A lawsuit filed in March by Connecticut and five other states against R.J. Reynolds Tobacco Co., a Winston-Salem, N.C.- based cigarette manufacturer, for violations of the Master Settlement Agreement is moving forward, the report said. The lawsuit cites the persistent placement of tobacco ads in magazines prosecutors say have large youth audiences.
A study conducted by the offices aligned in the lawsuit also shows that R.J. Reynolds has continued to place ads in magazines with strong youth appeal, including People, Rolling Stone, TV Guide, Sports Illustrated, Car and Driver and Premiere, Blumenthal said.
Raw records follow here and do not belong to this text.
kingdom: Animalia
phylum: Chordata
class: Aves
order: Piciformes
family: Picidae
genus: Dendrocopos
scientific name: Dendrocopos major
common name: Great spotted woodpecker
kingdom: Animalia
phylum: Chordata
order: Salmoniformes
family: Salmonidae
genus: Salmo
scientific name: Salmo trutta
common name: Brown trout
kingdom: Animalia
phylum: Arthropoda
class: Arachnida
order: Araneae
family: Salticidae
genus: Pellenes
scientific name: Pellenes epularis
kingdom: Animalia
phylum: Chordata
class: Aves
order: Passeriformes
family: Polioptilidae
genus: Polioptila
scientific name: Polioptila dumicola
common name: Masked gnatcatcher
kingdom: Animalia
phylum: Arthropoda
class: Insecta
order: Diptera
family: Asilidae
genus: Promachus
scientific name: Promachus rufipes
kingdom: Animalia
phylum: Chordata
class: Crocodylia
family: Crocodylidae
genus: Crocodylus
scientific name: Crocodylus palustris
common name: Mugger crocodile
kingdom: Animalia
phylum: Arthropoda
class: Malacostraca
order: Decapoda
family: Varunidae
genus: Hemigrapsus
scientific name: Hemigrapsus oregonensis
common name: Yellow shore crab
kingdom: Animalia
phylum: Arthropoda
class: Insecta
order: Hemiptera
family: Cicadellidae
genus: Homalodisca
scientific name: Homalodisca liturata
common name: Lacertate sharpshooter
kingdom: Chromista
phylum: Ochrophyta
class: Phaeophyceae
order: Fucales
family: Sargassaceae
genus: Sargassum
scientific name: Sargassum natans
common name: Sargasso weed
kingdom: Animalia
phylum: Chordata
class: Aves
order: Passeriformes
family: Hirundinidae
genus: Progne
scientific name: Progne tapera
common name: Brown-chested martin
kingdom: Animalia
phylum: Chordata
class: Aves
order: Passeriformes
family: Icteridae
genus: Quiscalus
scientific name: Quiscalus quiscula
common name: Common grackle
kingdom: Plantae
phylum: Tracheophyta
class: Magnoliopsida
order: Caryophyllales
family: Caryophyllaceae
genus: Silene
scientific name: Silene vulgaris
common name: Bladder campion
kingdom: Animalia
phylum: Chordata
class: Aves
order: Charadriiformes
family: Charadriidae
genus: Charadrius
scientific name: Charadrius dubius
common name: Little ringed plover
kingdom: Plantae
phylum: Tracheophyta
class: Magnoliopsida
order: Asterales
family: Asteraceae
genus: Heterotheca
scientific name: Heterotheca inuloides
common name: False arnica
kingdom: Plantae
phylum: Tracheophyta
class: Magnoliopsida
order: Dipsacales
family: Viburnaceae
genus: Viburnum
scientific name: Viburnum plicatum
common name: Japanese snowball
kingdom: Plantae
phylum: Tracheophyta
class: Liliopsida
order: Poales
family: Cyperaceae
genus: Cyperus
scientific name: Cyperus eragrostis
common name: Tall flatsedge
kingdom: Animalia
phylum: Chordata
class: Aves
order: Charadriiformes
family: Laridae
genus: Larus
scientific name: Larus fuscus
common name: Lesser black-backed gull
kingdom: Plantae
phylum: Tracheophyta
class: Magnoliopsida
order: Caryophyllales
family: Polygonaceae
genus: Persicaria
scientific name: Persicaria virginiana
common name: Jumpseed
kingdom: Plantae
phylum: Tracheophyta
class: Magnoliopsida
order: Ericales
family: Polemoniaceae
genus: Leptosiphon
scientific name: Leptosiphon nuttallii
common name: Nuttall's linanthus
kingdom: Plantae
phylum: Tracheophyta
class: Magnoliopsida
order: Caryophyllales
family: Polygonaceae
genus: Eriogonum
Blumenthal said additional lawsuits could be brought against Louisville, Ky.-based Brown & Williamson Tobacco Co. and Greensboro, N.C.-based Lorillard Tobacco Co. for targeting youth with similar print advertising.
Though some of the magazines they advertise in do reach youth readers, R.J. Reynolds Tobacco Co. subscribes to a less stringent standard than Blumenthal does, said Lisa Eddington, a spokeswoman for the company.
Reynolds doesn't advertise in magazines whose youth readership figures exceed more than 25 percent, Eddington said. Both Rolling Stone and Newsweek magazine pass that Reynolds litmus test for being adult-oriented, she said. "We do not specifically target minors," she emphasized.